もう一つの平家伝説

平家物語に登場する人物には、何故か故郷や配流先で農業に貢献したという話が伝わっていることが少なくありません。平家側とは限らず、以仁王の乱で奮戦した信連(長谷部信連)も、配流先の伯耆国鳥取県)日野では地元の農業振興に関わったと伝えられています。彼の屋敷跡は日野町の根雨にあります。私が訪ねたのは29年前、今上天皇即位のための休日でしたが、中世の屋敷跡がよく保存され(敷地内には冬菜の畝が作ってありましたが)、隣の厳島神社の紅葉が燃えるようでした。根雨は古い宿場の面影を遺す、静かな街道筋です。日野川たたら製鉄と関係があります。伯備線は(今でも)1時間に1本程度しか通らず、鳥取市から真っ直ぐ行って真っ直ぐ戻るだけでまる1日かかりました。

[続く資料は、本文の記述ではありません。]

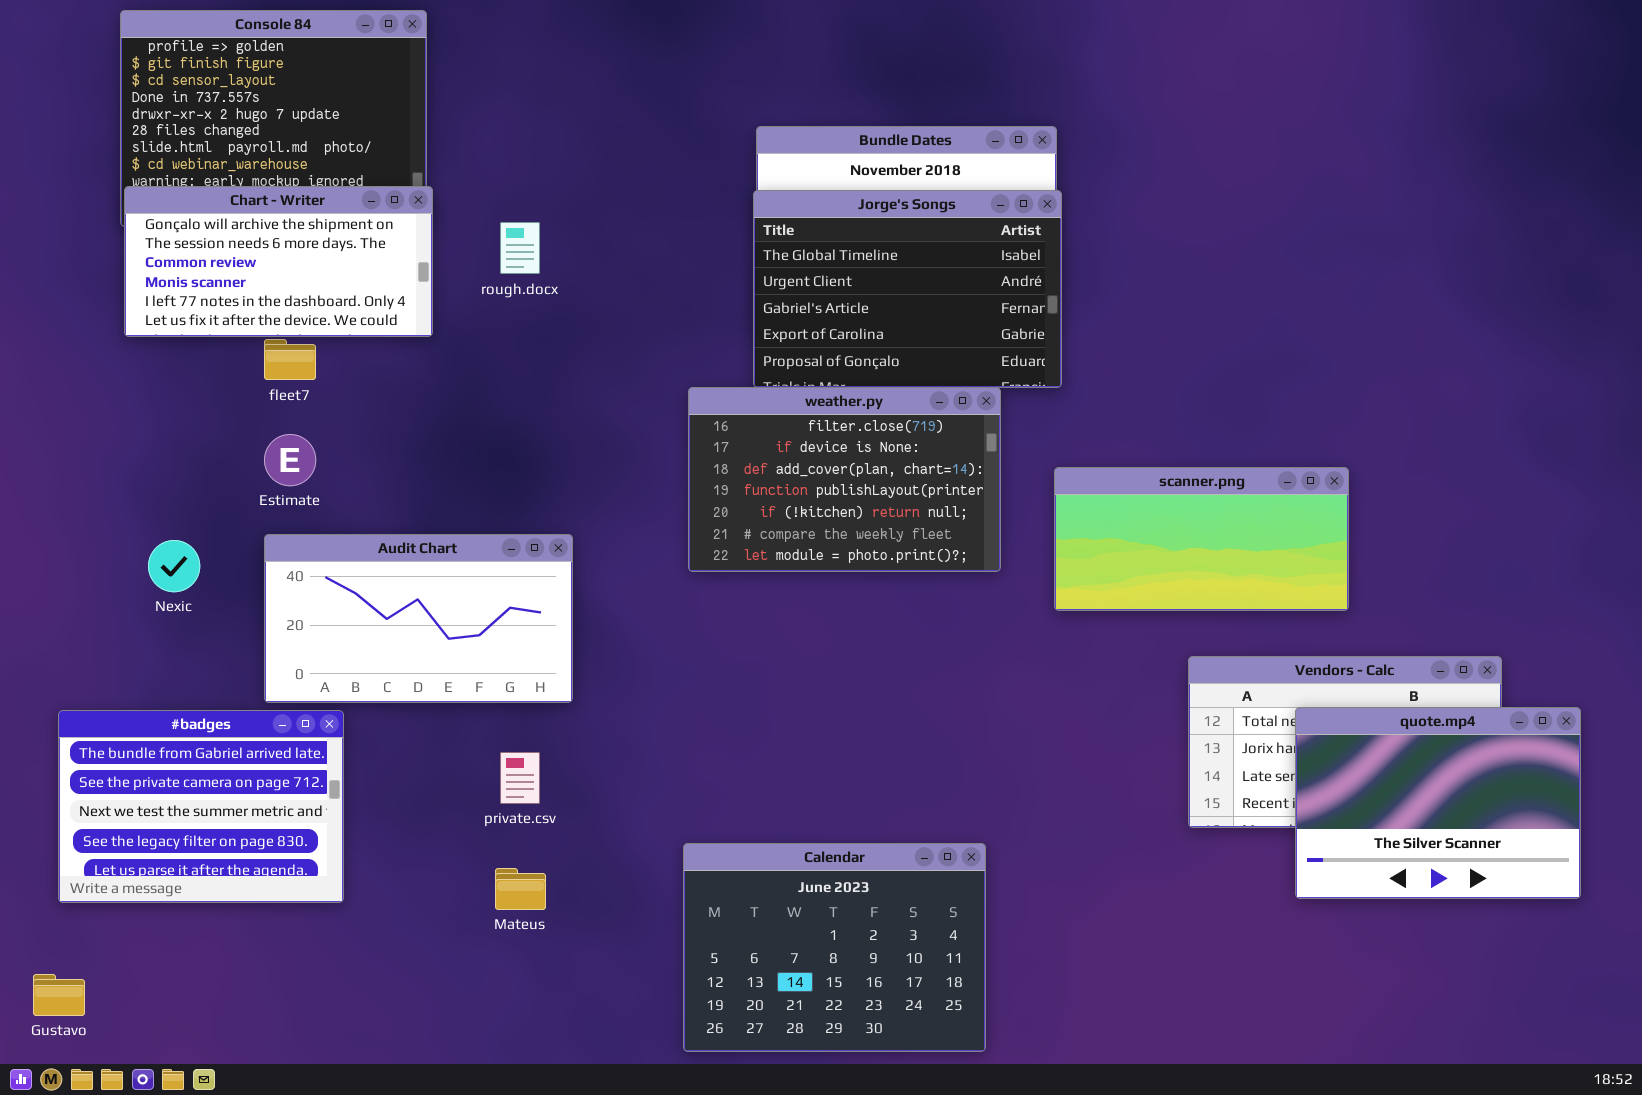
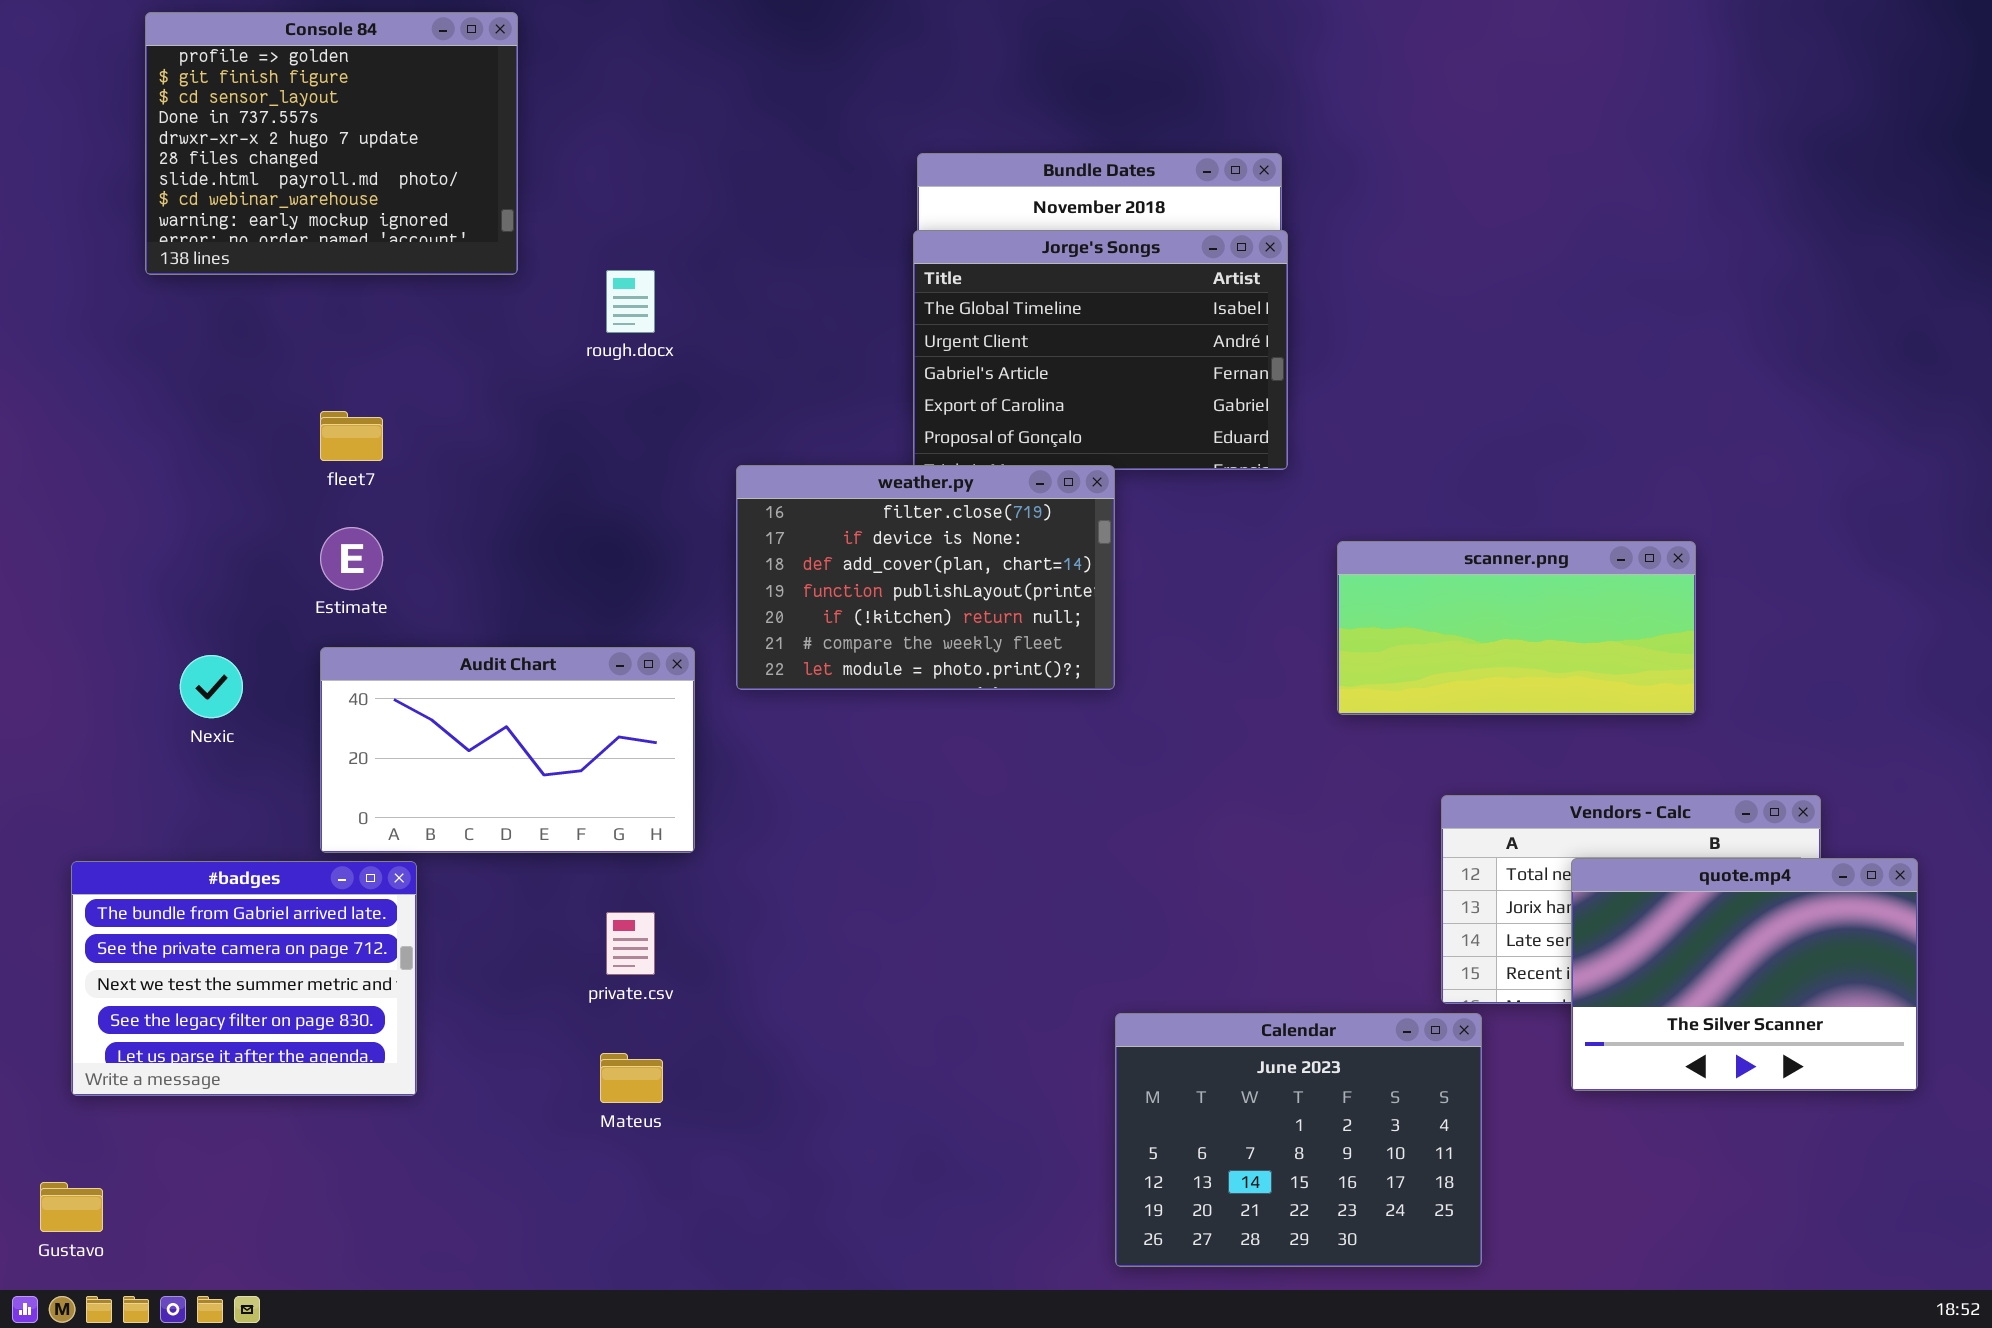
Chart - Writer: [124,186,433,337] -> none, closed
weather.py: [688,387,1001,572] -> [736,465,1115,690], moved
scanner.png: [1054,467,1349,611] -> [1337,541,1696,715], moved
Calendar: [683,843,986,1052] -> [1115,1013,1482,1267], moved

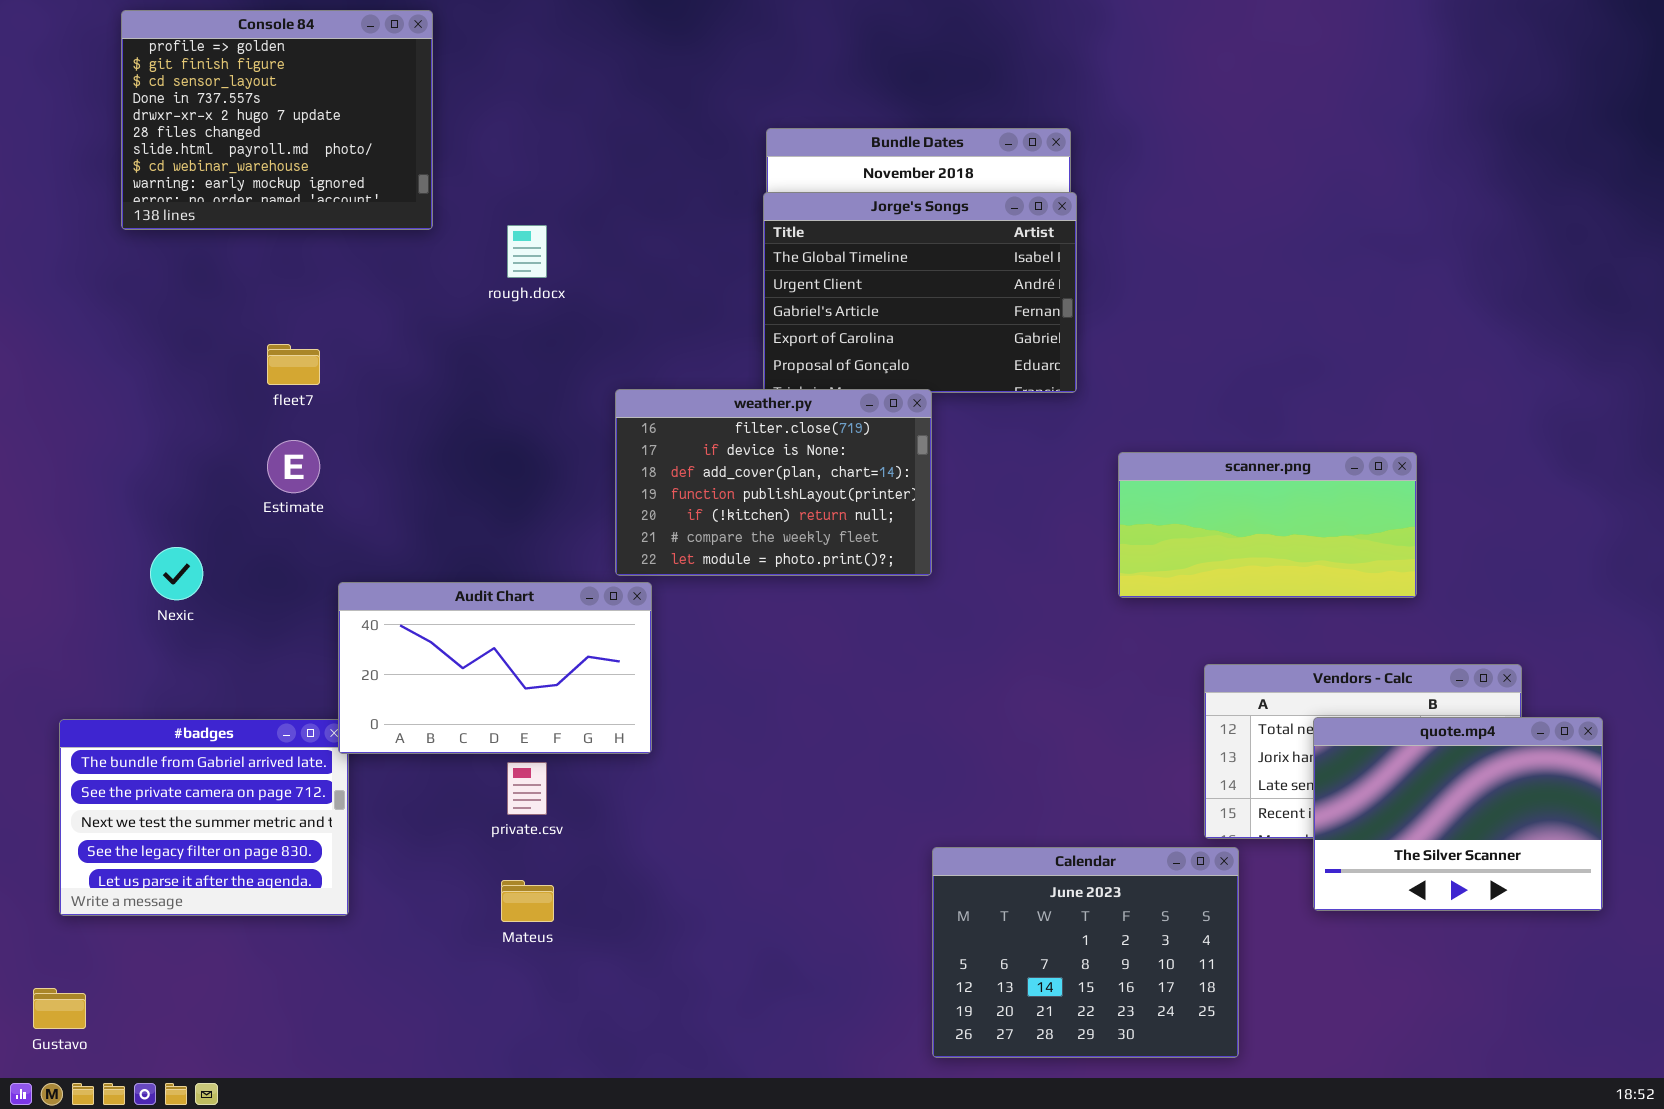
Audit Chart: [320,647,695,853] -> [338,582,652,754], moved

信連の墓は石川県にあります。40年ほど前に訪ねた時は苦労しました。能登を1泊2日で廻る観光バスがありますが、輪島の物産館見学の間にそっと抜け出し、タクシーで行こうとしたのですが、タクシーの運転手も知らない。運転手仲間であれこれ詮議し(中には「俺んちの墓では駄目か」なんて言う人もいました)、「そう言えばあの田圃の中に何かあったな」ということで連れて行って貰いました。咲き終わった彼岸花の叢の中に石塔が建っているだけ。でも感激しました。いまネットで見ると、立派な観光地になり、彼岸花の名所と謳っています。

信連の晩年については『吾妻鏡』建保6年10月27日条に載っていますが、平家物語諸本には異伝もあり、中世を通じて人気のあった人物だったのでしょう。